Il pousse un « tch » énervé, et pose ses pieds sur sa table basse en se resservant un verre de Scotch. Une bonne bouteille, d'une bonne année.

Mais si Orian ne voulait pas de ma présence, il ne m'aurait pas ouvert la porte.

- Peut-être que pouvoir me foutre de ta gueule va m'aider à oublier que tu t'incrustes chez moi.

- Bon... Si tu y tiens...

Je finis mon verre, cul sec, et m'affale un peu plus contre l'accoudoir.

- Mon mec, Gustave, il me demande trop d'attention. Enfin, on ne sort pas ensemble, on couche juste tous les deux, mais ça il ne le comprend pas.
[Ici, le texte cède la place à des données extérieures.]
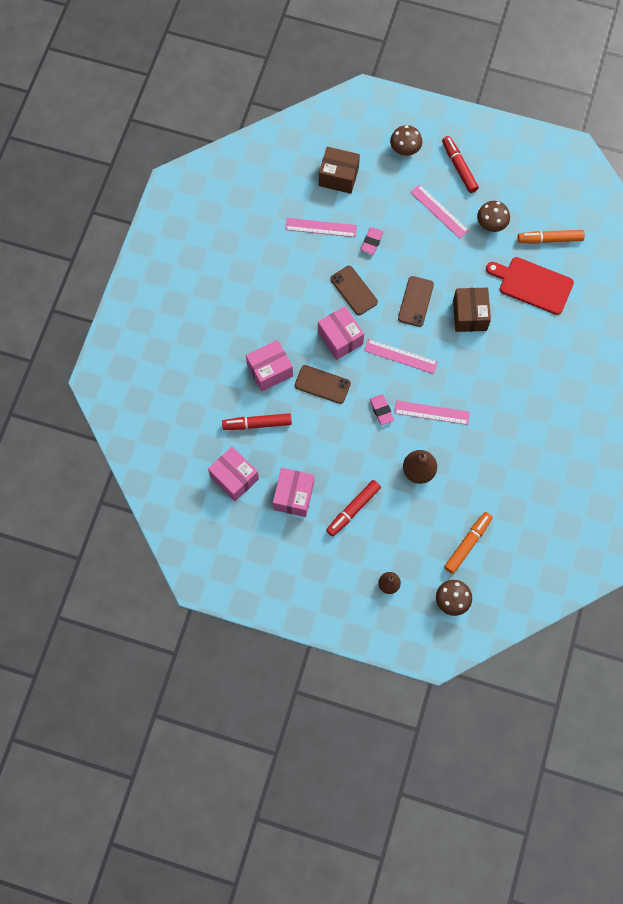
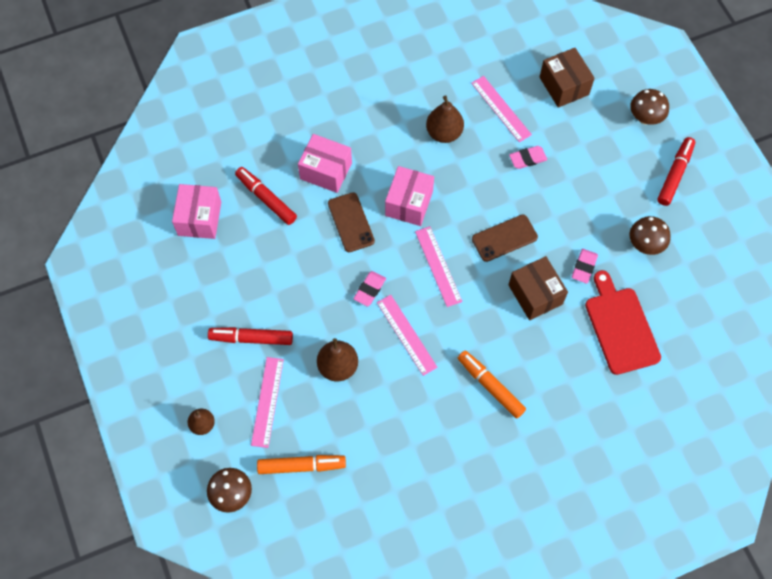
camera: 50 degrees right, 5 degrees down
pink box [273,468,314,517] -> none
brown phone [330,266,378,315] -> none
pink ruler [410,184,469,239] -> pink ruler moved to [251,357,284,448]
brown box [453,288,491,332] -> brown box turned 75 degrees counterclockwise [509,256,568,320]
orange marker [517,230,585,244] -> orange marker moved to [458,350,526,419]
none -> brown pear [426,95,464,143]
none -> pink eraser [572,249,598,284]

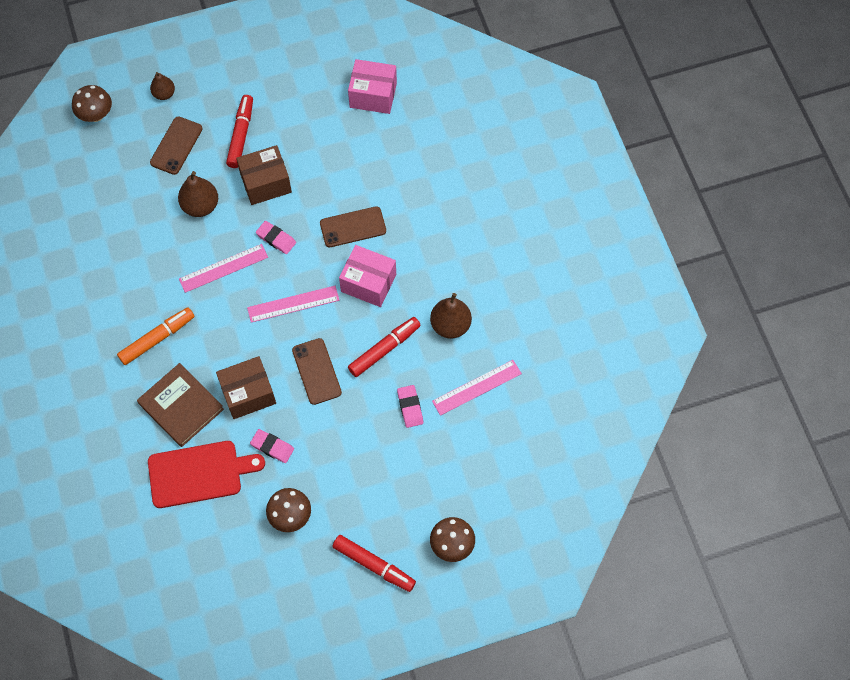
camera: 95 degrees right, 0 degrees up
red marker [235,167,297,225] -> red marker moved to [348,317,421,377]
pink ruler [251,357,284,448] -> brown phone [150,116,202,175]
orange marker [257,455,346,474] -> none
pink box [298,134,352,193] -> none
brown box [539,48,595,108] -> brown box moved to [236,145,292,205]
none -> brown book [137,363,224,447]

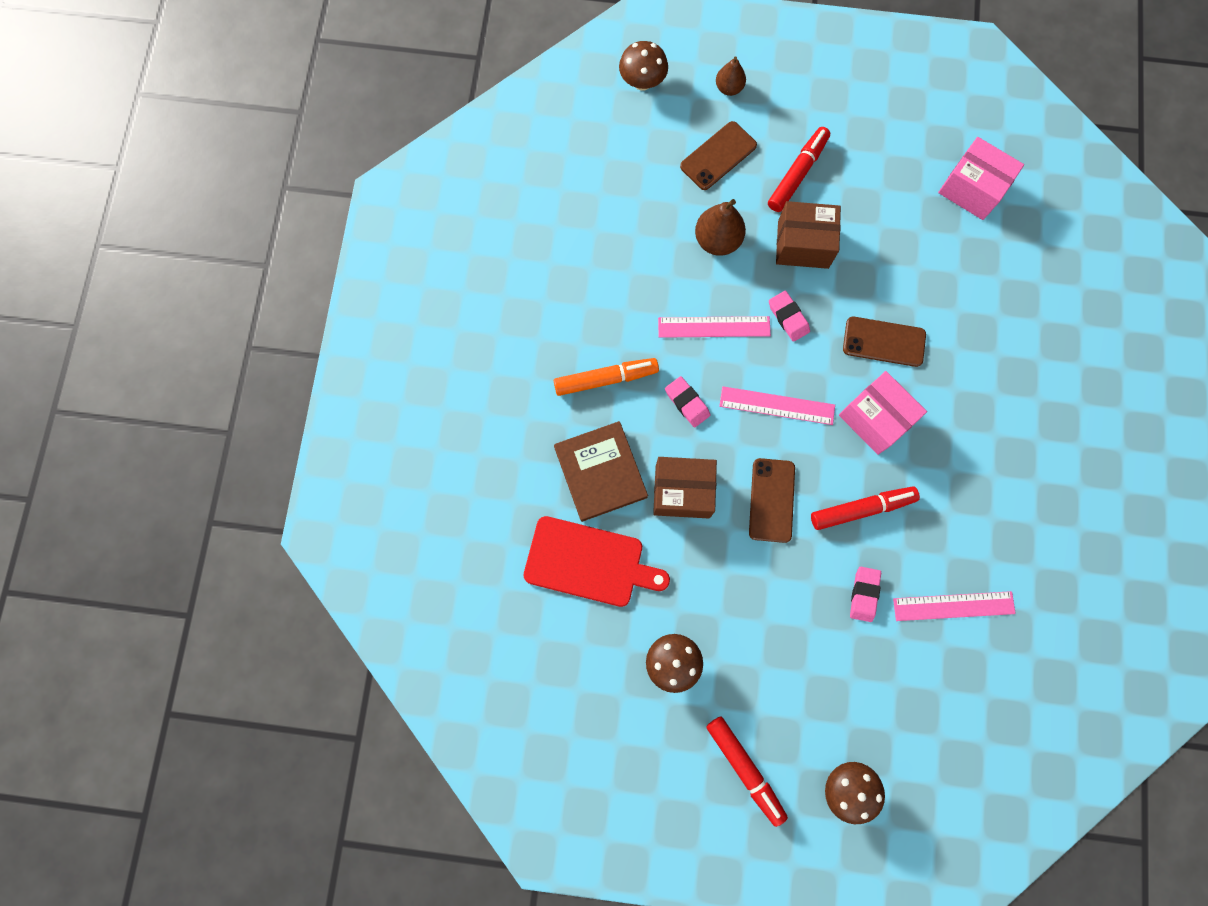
camera: 25 degrees right, 10 degrees up
pink eraser [250,429,294,463] -> pink eraser moved to [665,376,710,427]
brown pear [430,293,472,339] -> none

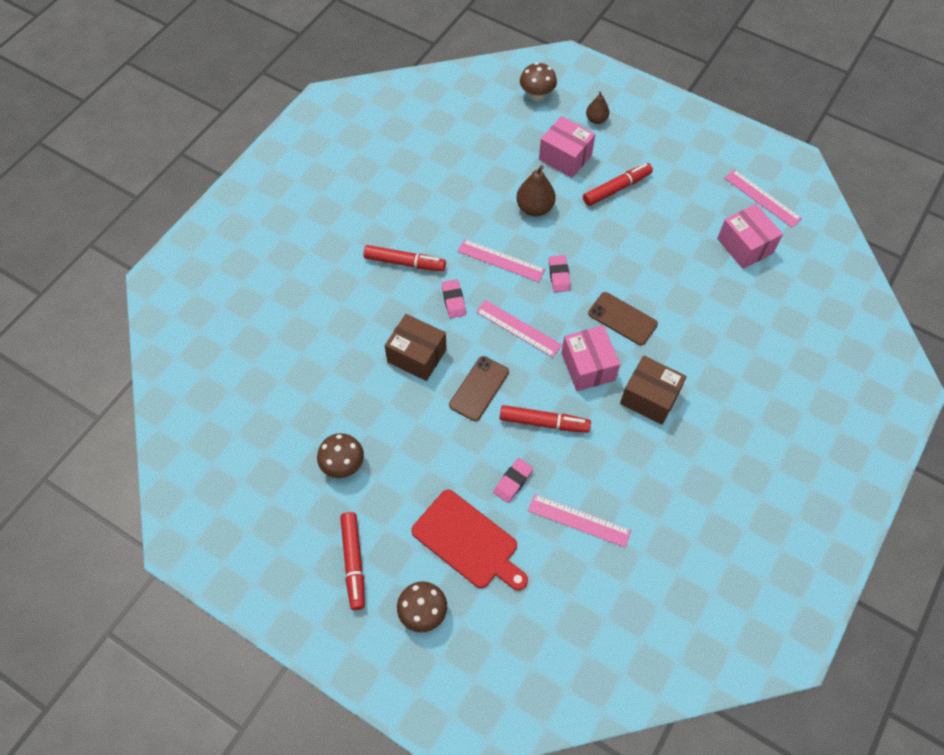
camera: 25 degrees right, 15 degrees down
red cutting board [524,516,670,607] -> red cutting board moved to [411,489,528,591]
orange marker [554,358,659,396] -> red marker [363,245,446,271]
brown book [554,421,648,522] -> none
brown phone [680,121,757,190] -> pink box [539,116,595,178]
brown box [776,201,841,269] -> brown box moved to [620,356,687,425]
none -> pink ruler [725,169,802,227]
Il insiste pour aller à des rendez-vous, et il veut apprendre à me connaître. Mais je m'en contrecarre de sa couleur préférée, moi.

- Tu avais dit que tu étais amoureux d'un garçon, et qu'il ne t'aimait pas.

- Oui, c'est vrai. J'aime quelqu'un d'autre. Quelqu'un hors de ma portée. Quelqu'un qui ne m'aimera jamais, qui me déteste, et qui est parfaitement heureux sans moi. Enfin, même pas. En ce moment, il va mal. Mais je sais que... Eventually... Il ira bien... Il ira bien parce qu'il a quelqu'un sur qui compter.

- C'est donc ça, la vie de pédé. Coucher avec tout ce qui bouge et aimer des hétéros. Ça doit être chiant, je comprends qu'ils se suicident tous.

J'enfouis ma rage en moi.

Mon but, mon but ultime en fréquentant Orian, est de lui briser le cœur. Je dois le faire me désirer et lui faire croire que c'est réciproque, puis piétiner ses sentiments et son cœur homophobe.

C'est puéril ? C'est vrai. Pourtant Orian n'a pas réfléchi à la puérilité de ses actes lorsqu'il a tabassé Ange. Ou lorsqu'il s'est battu avec Moana. Quand il a utilisé tous ces slurs homophobes. Quand il a dit ces choses horribles sur le décès de la sœur de Moana, devant Ange.

Ou même présentement, en insinuant que les homosexuels méritent le suicide.

Orian est une ordure. Je devrais lui tendre la main et l'aider à comprendre que l'homosexualité n'est pas un problème ? Peut-être. Mais j'ai décidé de le détruire.

Je n'ai jamais prétendu être un héros au grand cœur. À vrai dire, je me considère plutôt comme un antagoniste aux motivations égoïstes.

Un jour, j'ai fait du mal à Ange. Mon meilleur ami. Qui m'a pardonné immédiatement, qui m'a assuré que j'étais une bonne personne, qu'il m'aimait et qu'il comprenait les raisons de mes actes. Ange est... Ange m'a compris, en un sens. Il mérite que je me sacrifie pour faire payer ceux qui lui ont fait du mal. Et pour expier mes actes.